Well, I began googling around and found some good advice. Everything that made sense regarding how to cleanup my keyboard I compiled and, when I was enough confident it would work, I just follow the procedure I’ve devised. This is what I did:
- After turning it off and removing the battery, I removed the keyboard. Check the instructions I linked in my previous article for some pictures on how to do it.
- I poured 500 mL of distilled water in a clean plastic box (I bought 1L for BRL 20 at a local pharmacy), added enough dish detergent to make some foam (I was careful to select a non-biodegradable one) and drowned the whole keyboard in the solution.
- For the next 30 minutes I pressed and released the affected keys over and over again. My intention was to dissolve anything that might have remained from the orange juice.
- I left it soaking in the solution for the next 12 hours.

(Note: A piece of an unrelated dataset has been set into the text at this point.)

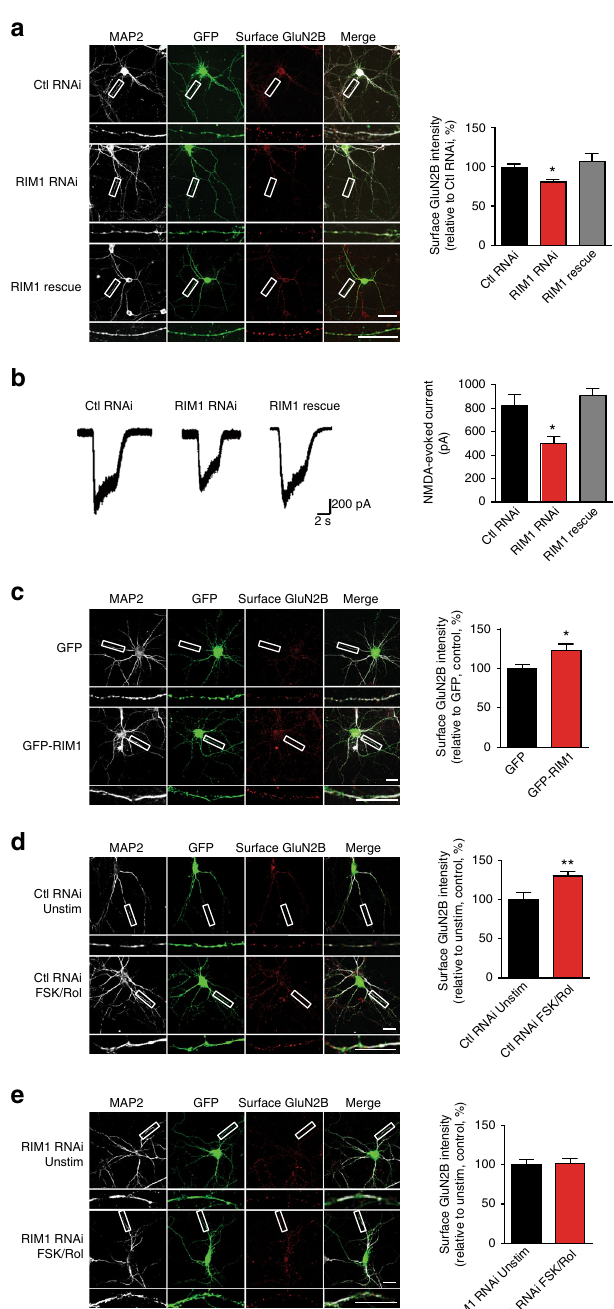
traf fi cking. a RIM1 KD signi fi cantly decreases the surface level of GluN2B/ NMDARs. Left: cultured hippocampal neurons were transfected with GFP- tagged control RNAi plasmid (control RNAi, n = 45 neurons from three independent cultures), GFP-tagged RIM1 shRNA plasmid (RIM1 RNAi, n = 29 neurons from three independent cultures), or GFP-tagged RIM1 shRNA- resistant plasmid (RIM1 rescue, n = 26 neurons from three independent cultures), and surface GluN2B was detected by live cell-surface staining. Scale bar, 20 µ m. Right: statistical analysis of surface GluN2B intensity. One-way ANOVA with Dunnett ’ s post test, * p < 0.05. b RIM1 KD signi fi cantly reduces the evoked NMDAR currents in cultured cortical neurons. Left: representative recordings of NMDAR currents evoked by NMDA together with glycine. Left: representative traces of NMDA-evoked currents from neurons transfected with control RNAi ( n = 11 neurons from three independent cultures), RIM1 RNAi ( n = 11 neurons from three independent cultures), or RIM1 KD rescue ( n = 26 neurons from three independent cultures) plasmids. Right: statistical analysis of NMDAR- evoked currents. One-way ANOVA with Dunnett ’ s post test, * p < 0.05. c RIM1 overexpression signi fi cantly increases the surface GluN2B/NMDARs levels. Left: representative images of surface GluN2B staining in cultured hippocampal neurons transfected with GFP-RIM1 ( n = 20 neurons from three independent cultures) or pEGFP-N1 ( n = 35 neurons from three independent cultures). Scale bar, 20 µ m. Right: statistical analysis of surface GluN2B intensity; t -test, * p < 0.05. d Treatment with Forskolin (20 μ M) and Rolipram (0.1 μ M) for 30 min (FSK/Rol, n = 51 neurons from three independent cultures) signi fi cantly increases the surface localization of endogenous GluN2B in cultured hippocampal neurons transfected with control RNAi plasmid compared with DMSO ( n = 27 neurons from three independent cultures). Scale bar, 20 µ m; t -test, ** p < 0.01. e Treatment with FSK/Rol ( n = 25 neurons from three independent cultures) does not alter the surface localization of endogenous GluN2B in neurons transfected with RIM1 RNAi plasmid compared with DMSO ( n = 15 neurons from three independent cultures). Scale bar, 20 µ m; t -test, p >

- The next day I got the keyboard out of the solution and used current tap water to remove any detergent still left in it. This might have took about 10 minutes.
- Our tap water is really clean, but its hard, and I would not like to remove any juice from the keyboard just to add some minerals that might have the same effect, so after I was certain all the detergent was removed, I left the keyboard in the remaining of the distilled water for another 12 hour soak.
- After that I just removed the keyboard from the soak, dried it a little bit using a paper towel and left it to air-dry (away from the sun). I don’t remember how long it took, but I believe not more than 4 hours… Those were hot days… Anyway, I was really sure it was dry.
When I plugged it back, surprise! All keys are working again! Of course, that was just what worked for me… Best advice still is: Keep liquids away your EeePC!